Não. Hoje não tem condições tecnológicas no país. A fibra óptica, que seria necessária, não tem em todas essas localidades. Daria para você fazer em três ou quatro regiões esse trabalho. Tem outras que não tem condições ainda. Temos que montar lá todo o sistema para dar uma garantia de que não vai dar nenhum problema no dia do jogo. Existe uma exigência técnica da Ifab de que tem que ser tudo perfeito em relação a isso. Precisamos dessa garantia e hoje não temos. Não sei a condição em Porto Alegre, no Nordeste ou em São Paulo. Teríamos que fazer um levantamento sobre quem tem essa fibra óptica e em que situação está. É um investimento muito alto.
Tendo em vista o custo, as dificuldades geográficas e tudo o que envolve o projeto, fica muito claro que colocar o VAR no em todo o Brasileirão não é algo simples.

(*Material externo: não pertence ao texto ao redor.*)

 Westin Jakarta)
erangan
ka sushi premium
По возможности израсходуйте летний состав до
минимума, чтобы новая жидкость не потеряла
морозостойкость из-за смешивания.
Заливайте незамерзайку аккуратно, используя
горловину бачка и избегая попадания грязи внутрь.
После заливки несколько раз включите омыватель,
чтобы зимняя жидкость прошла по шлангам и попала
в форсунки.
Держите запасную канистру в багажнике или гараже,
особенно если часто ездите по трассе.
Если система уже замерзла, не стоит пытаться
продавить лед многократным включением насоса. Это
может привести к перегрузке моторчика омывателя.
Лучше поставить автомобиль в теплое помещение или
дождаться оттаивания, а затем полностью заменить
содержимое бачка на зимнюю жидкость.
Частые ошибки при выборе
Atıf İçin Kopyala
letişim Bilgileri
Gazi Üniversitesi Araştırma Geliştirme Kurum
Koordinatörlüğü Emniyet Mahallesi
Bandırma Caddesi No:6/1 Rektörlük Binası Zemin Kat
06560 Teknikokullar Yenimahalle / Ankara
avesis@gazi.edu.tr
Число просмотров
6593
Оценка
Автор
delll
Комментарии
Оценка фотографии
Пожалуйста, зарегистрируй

O senhor estuda a possibilidade de colocar só em uma parte do campeonato, como foi proposto pelo Inter na reta final do Brasileirão deste ano?
Isso tudo tem que ser discutido no conselho técnico, se vão aceitar esse tipo de proposta. São levantadas várias possibilidades. Temos que ter unanimidade ou aprovação por maioria. Se quiserem em determinada rodada, pode se definir isso. Se será da primeira em diante ou da vigésima para frente, isso tudo será discutido no conselho técnico. Vão dimensionar os custos e decidir. Mas é justo? Se decidirem da vigésima para frente, então da primeira até a décima nona não valeu nada? Se alguém foi prejudicado vai ficar no prejuízo? São coisas que precisam ser pensadas com cuidado. Em fevereiro, queremos ter todas as informações para que se possa decidir pelo melhor caminho. Se tivermos 100% de certeza de que o VAR não será um problema e sim uma solução para a competição, vamos aprovar. Não é a vontade de um ou de outro. É a vontade de um colegiado.

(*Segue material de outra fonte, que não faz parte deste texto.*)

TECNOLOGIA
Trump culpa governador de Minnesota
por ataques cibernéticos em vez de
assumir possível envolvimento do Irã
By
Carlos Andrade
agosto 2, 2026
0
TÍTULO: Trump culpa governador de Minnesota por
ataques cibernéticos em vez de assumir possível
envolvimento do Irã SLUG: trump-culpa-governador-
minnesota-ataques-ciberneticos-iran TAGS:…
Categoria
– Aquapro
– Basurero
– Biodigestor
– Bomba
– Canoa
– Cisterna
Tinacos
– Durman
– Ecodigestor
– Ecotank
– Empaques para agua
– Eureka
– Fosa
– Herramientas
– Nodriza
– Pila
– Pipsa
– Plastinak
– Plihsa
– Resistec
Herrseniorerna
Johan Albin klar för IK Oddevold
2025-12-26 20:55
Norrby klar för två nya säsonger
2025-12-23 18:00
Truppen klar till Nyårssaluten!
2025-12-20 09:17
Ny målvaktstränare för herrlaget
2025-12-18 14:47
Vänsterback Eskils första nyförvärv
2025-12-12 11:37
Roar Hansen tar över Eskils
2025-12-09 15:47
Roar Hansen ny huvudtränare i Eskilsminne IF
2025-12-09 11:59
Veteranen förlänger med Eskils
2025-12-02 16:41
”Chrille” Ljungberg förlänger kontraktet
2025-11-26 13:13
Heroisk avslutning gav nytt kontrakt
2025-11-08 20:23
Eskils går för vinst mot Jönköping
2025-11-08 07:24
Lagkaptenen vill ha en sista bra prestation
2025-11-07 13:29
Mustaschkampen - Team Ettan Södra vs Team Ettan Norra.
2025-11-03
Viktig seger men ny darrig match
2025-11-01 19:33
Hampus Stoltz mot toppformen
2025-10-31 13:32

Como fica o uso do VAR na Copa do Brasil?
A Copa do Brasil é diferente. A CBF organiza tudo. É bem diferente do Brasileirão. Aí você pode determinar a partir de uma determinada fase do campeonato. Não dá para fazer desde o início porque o número de jogos é muito grande. O que interessa é em determinada fase, quando as coisas se decidem, para chegar ao campeão de forma justa. Então, é viável. O Brasileirão é diferente. São várias rodadas e dez jogos por rodada. A competição de pontos corridos é diferente. Se um clube é prejudicado em um momento, ele beneficiado em outro. No fim das 38 rodadas, há uma "compensação", vamos dizer assim entre aspas, para todo mundo. Acaba sendo um campeonato justo. Diferente de uma Copa do Brasil que é eliminatória.

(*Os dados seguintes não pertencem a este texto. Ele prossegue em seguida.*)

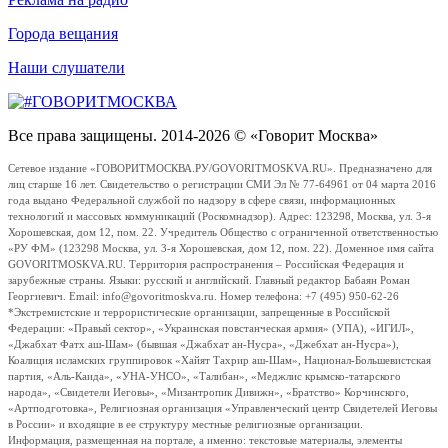
Города вещания
Наши слушатели
Все права защищены. 2014-2026 © «Говорит Москва»
Сетевое издание «ГОВОРИТМОСКВА.РУ/GOVORITMOSKVA.RU». Предназначено для
лиц старше 16 лет. Свидетельство о регистрации СМИ Эл № 77-64961 от 04 марта 2016
года выдано Федеральной службой по надзору в сфере связи, информационных
технологий и массовых коммуникаций (Роскомнадзор). Адрес: 123298, Москва, ул. 3-я
Хорошевская, дом 12, пом. 22. Учредитель Общество с ограниченной ответственностью
«РУ ФМ» (123298 Москва, ул. 3-я Хорошевская, дом 12, пом. 22). Доменное имя сайта
GOVORITMOSKVA.RU. Территория распространения – Российская Федерация и
зарубежные страны. Языки: русский и английский. Главный редактор Бабаян Роман
Георгиевич. Email: info@govoritmoskva.ru. Номер телефона: +7 (495) 950-62-26
*Экстремистские и террористические организации, запрещенные в Российской
Федерации: «Правый сектор», «Украинская повстанческая армия» (УПА), «ИГИЛ»,
«Джабхат Фатх аш-Шам» (бывшая «Джабхат ан-Нусра», «Джебхат ан-Нусра»),
Коалиция исламских группировок «Хайят Тахрир аш-Шам», Национал-Большевистская
партия, «Аль-Каида», «УНА-УНСО», «Талибан», «Меджлис крымско-татарского
народа», «Свидетели Иеговы», «Мизантропик Дивижн», «Братство» Корчинского,
«Артподготовка», Религиозная организация «Управленческий центр Свидетелей Иеговы
в России» и входящие в ее структуру местные религиозные организации.
Информация, размещенная на портале, а именно: текстовые материалы, элементы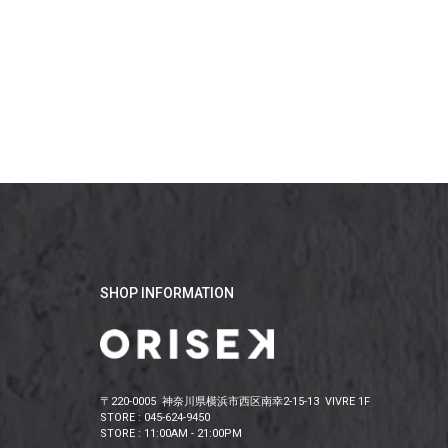
SHOP INFORMATION
〒220-0005 神奈川県横浜市西区南幸2-15-13 VIVRE 1F
STORE : 045-624-9450
STORE : 11:00AM - 21:00PM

Eu imaginava que o VAR estivesse mais perto de ser uma certeza. O senhor não chegou a colocar numericamente aquela escala, mas partir do que estou ouvindo, o sentimento é de que a chance de termos o VAR seria de cinco em dez. É mais ou menos por aí?
Hoje não temos todos os fatores fechados. O principal problema é a imagem. Quem vai ceder a imagem? Tem clubes que tem contrato com outra televisão, que a acabou de passar por processo de mudança e não está resolvido. Está 100%? Não. Se tem essa pendência hoje, não dá para garantir o VAR. Existe um protocolo da Ifab que exige que a imagem seja igual para todo mundo em todos os jogos. Quem vai transmitir tem que ter o contrato com as empresas para que seja possível passar essas imagens. Não é simplesmente pegar as imagens. Tem janeiro e fevereiro para acertar isso. Existe um gerente de projeto que está vendo tudo, convocando as pessoas e se reunindo para que a coisa seja viabilizada. Existe uma grande vontade da CBF e do presidente (coronel Nunes) de fazer o VAR no Campeonato Brasileiro. Ele quer uma coisa que seja 100% confiável. Não vamos brincar com o Brasileirão fazendo o VAR. Se nós colocarmos em prática é porque cumpriu todas as etapas que são exigidas para uma competição. A Ifab e a Fifa tomaram esse cuidado e criaram um protocolo rigoroso. Eles não querem causar descrédito porque é uma ferramenta que chegou para ficar.